From DARC (Digital Archive Research Collective)
Jump to navigation Jump to search

What is XML?

XML, or eXtensible Markup Language, is not actually a language, but a framework for creating more specific markup languages. Encoding documents in XML makes them machine-readable and human-readable, and prepares the text for further textual analysis.

Here is a breakdown of the XML acronym:

"eXtensible”: means that you can extend, or customize, the XML. In other words, XML allows you to create your own tags.

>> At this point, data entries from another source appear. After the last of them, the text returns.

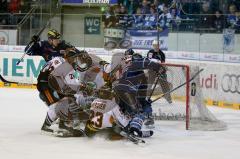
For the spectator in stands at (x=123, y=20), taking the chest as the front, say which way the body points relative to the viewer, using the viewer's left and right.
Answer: facing the viewer

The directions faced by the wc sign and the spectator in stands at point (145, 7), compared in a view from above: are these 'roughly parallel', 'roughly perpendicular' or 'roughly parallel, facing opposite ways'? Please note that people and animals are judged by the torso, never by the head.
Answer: roughly parallel

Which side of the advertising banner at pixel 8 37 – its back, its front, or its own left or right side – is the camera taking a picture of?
front

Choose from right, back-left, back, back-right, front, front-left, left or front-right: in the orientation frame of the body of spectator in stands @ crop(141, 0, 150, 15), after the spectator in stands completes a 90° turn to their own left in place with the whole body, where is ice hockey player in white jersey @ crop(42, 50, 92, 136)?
right

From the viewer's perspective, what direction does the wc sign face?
toward the camera

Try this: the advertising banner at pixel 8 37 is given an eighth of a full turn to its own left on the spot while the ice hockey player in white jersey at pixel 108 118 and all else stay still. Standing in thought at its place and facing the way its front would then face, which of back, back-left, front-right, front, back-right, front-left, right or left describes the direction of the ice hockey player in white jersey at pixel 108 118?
front-right

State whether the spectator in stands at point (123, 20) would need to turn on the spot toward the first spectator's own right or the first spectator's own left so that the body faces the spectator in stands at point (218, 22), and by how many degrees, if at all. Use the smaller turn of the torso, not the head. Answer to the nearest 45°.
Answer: approximately 45° to the first spectator's own left

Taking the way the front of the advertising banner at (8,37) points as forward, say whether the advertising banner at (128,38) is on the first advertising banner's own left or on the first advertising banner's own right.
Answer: on the first advertising banner's own left

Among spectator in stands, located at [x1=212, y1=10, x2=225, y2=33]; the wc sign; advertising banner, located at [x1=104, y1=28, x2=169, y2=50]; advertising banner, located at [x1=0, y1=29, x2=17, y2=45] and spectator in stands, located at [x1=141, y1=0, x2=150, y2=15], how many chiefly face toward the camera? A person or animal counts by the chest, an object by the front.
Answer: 5

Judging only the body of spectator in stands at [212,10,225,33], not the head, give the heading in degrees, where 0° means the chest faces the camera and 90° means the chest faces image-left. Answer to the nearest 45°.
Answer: approximately 0°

“Markup”: like HTML, XML allows you to “mark up” or “tag” text with additional data, such as <section>, <line break>, or <greeting>. XML is interested in the meaning of data in addition to its presentation. Contrast this to HTML, which concerns itself with how elements are laid out on the screen.

One more thing to remember: because XML organizes data structures, XML documents must be well-formed according to a defined syntax where tags are nested, one within the other, like below:

<sentence>This is <emphasis>good</emphasis>form.</sentence>

This next example is not ideal for XML documents:

<sentence>This is <emphasis>bad</sentence>form.</emphasis>

Who would want to use it?

XML is “data wrangling” for textual data. It is useful for researchers who are interested in manipulating or processing electronic text through various kinds of applications, programs, or analysis.

XML allows you to organize and describe textual elements, and model them into an ordered hierarchy. Another way of understanding XML’s utility is to approach the document as inherently containing a tree structure: the root element being the chapter or page, which contains smaller elements of sections, paragraphs, sentences, etc.,as the tree branches out. Organizing your document into this tree structure with XML allows the computer to parse and process text much more easily than it could otherwise.

One of XML’s child languages is TEI (the Text Encoding Initiative), a standard for marking up electronic texts in the humanities.

How do I get access to it?

You can write XML in any plain text editor. See the guidelines by the World Wide Web Consortium, who develops and maintains XML standards.

Where can I get more help with it?

Birnbaum, David J. “What is XML and Why Should Humanists Care?

Birnbaum, David J. <dh> course materials

What are some projects built with it?

The Letters of Vincent van Gogh encode the letters between van Gogh and his brother, Theo. All XML files are available for download [1].

Another example which walks you through using XML on the text of Shakespeare’s plays to run analysis.